Прошло несколько недель, злополучная история с петицией понемногу начала забываться и даже прибавила Грешневой уважения среди молодой части труппы. Примы снова начали раскланиваться с ней, хотя и крайне надменно, но Софью это не оскорбляло: она хорошо знала театральную субординацию. В начале зимы Нина Дальская принесла на хвосте умопомрачительную новость, которую она, по ее словам, подслушала у дверей кабинета дирекции и которую поведала под страшным секретом только Софье. Новость действительно оказалась замечательной: дирижер Альтани говорил балетмейстеру, что партию Купавы в новой опере «Снегурочка» намерен «попробовать» с Грешневой.

– Нина, этого не может быть, – решительно произнесла Софья, выслушав пищащую от восторга подругу. – У Купавы большая партия, а я в театре всего третий год, мне не дадут.

– Сонечка, передаю как слышала! И больше – никому, чтоб не сглазить! Ой, дай боже, чтоб вам повезло, у вас ведь такой голос, такой голос!!! Вот споете Купаву, выйдете в ведущий состав, и эта Нравина наконец захлопнет свою хавирку!

– Нина!!! – ахнула шокированная Софья.

Дальская тихо рассмеялась и, нагнувшись, шепнула на ухо подруге:

– Папенька, знаете ли, держал скупку подержанных вещей в Свиньином переулке, прямо возле Хитровки, так чего только я в отрочестве не наслушалась… Удачи вам, Сонечка, я буду держать за вас кулаки!

Нина умчалась, Софья посмеялась немного и тут же забыла о сказанном. Но несколько дней спустя, находясь одна в пустом репетиционном классе (аккомпаниатор где-то задерживался), она забавы ради села за рояль и начала напевать арию Купавы из первого действия.

Ария была красивой и, как и исполненная ею когда-то партия Виолетты, писалась для колоратурного сопрано, но Софья не сомневалась, что споет ее без труда.
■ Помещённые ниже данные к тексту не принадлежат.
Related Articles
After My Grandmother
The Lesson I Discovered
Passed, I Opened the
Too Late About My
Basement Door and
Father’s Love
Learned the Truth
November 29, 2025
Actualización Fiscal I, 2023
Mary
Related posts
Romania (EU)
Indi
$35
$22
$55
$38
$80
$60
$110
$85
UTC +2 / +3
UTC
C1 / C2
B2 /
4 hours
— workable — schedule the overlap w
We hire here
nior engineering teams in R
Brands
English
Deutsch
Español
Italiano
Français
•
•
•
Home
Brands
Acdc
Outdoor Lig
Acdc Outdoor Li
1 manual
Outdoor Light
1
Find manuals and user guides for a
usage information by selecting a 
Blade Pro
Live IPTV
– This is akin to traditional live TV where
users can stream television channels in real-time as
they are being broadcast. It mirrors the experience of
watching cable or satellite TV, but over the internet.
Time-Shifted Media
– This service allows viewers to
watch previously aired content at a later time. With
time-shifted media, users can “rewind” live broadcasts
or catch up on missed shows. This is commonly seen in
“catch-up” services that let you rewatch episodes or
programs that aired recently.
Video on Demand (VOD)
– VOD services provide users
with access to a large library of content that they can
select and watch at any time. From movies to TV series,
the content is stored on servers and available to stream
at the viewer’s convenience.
Преподавательница Софьи из Неаполя, госпожа Росси, в свое время уверяла свою воспитанницу, что, научившись петь бельканто, любую русскую оперу «с ее кошмарными, тяжелыми средними регистрами, cara mia!» она исполнит с легкостью. И Софья чувствовала, что это в самом деле так. Во всяком случае, напевая сейчас арию Купавы, она не испытывала ни малейших затруднений на верхних нотах и, обрадовавшись, запела в полный голос, все громче и громче, увлекаясь звонкой, светлой, беззаботной мелодией: Купава, утешая безнадежно влюбленную Снегурочку, не может скрыть своего счастья – она ждет жениха, Мизгиря. Беспечно нащупывая голосом высокие ноты, Софья от души взяла головокружительное «ля» верхнего регистра, держала его до последнего… и опомнилась, лишь услышав мягкие аплодисменты от дверей. По спине пробежали мурашки; она испуганно сняла руки с клавиш рояля и обернулась. На пороге стоял Альтани, а из-за его спины выглядывали изумленные лица артистов.
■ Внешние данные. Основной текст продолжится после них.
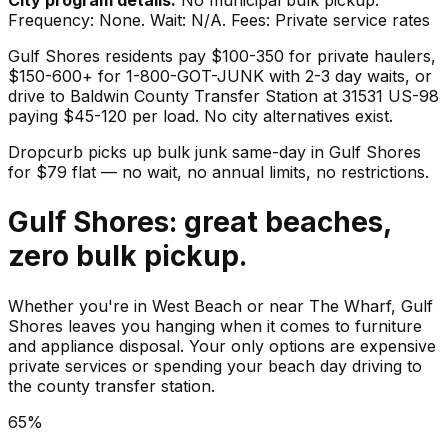
Frequency: None. Wait: N/A. Fees: Private service rates
Gulf Shores residents pay $100-350 for private haulers,
$150-600+ for 1-800-GOT-JUNK with 2-3 day waits, or
drive to Baldwin County Transfer Station at 31531 US-98
paying $45-120 per load. No city alternatives exist.
Dropcurb picks up
bulk junk
same-day in
Gulf Shores
for $
79
flat — no wait, no annual limits, no restrictions.
Gulf Shores: great beaches,
zero bulk pickup.
Whether you're in West Beach or near The Wharf, Gulf
Shores leaves you hanging when it comes to furniture
and appliance disposal. Your only options are expensive
private services or spending your beach day driving to
the county transfer station.
65%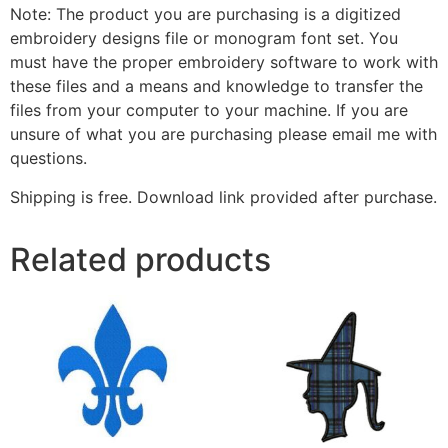
Note: The product you are purchasing is a digitized
embroidery designs file or monogram font set. You
must have the proper embroidery software to work with
these files and a means and knowledge to transfer the
files from your computer to your machine. If you are
unsure of what you are purchasing please email me with
questions.
Shipping is free. Download link provided after purchase.
Related products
– М-м, недурно, мадемуазель Грешнева, весьма недурно, недурно, недурно… – задумчиво пробасил Альтани, резким жестом оборвав Софьины неловкие извинения. – Я уж вижу, что вы сами себе аккомпаниатор. А ну-ка, освободите инструмент…

Смущенная донельзя Софья встала из-за рояля. Альтани по-хозяйски уселся за него, взял несколько аккордов и невозмутимо попросил:

– Ну, коль уж вы сами так замечательно распелись, то давайте-ка мне сейчас арию Татьяны. Вот эту, из первого действия, «Пускай погибну я…».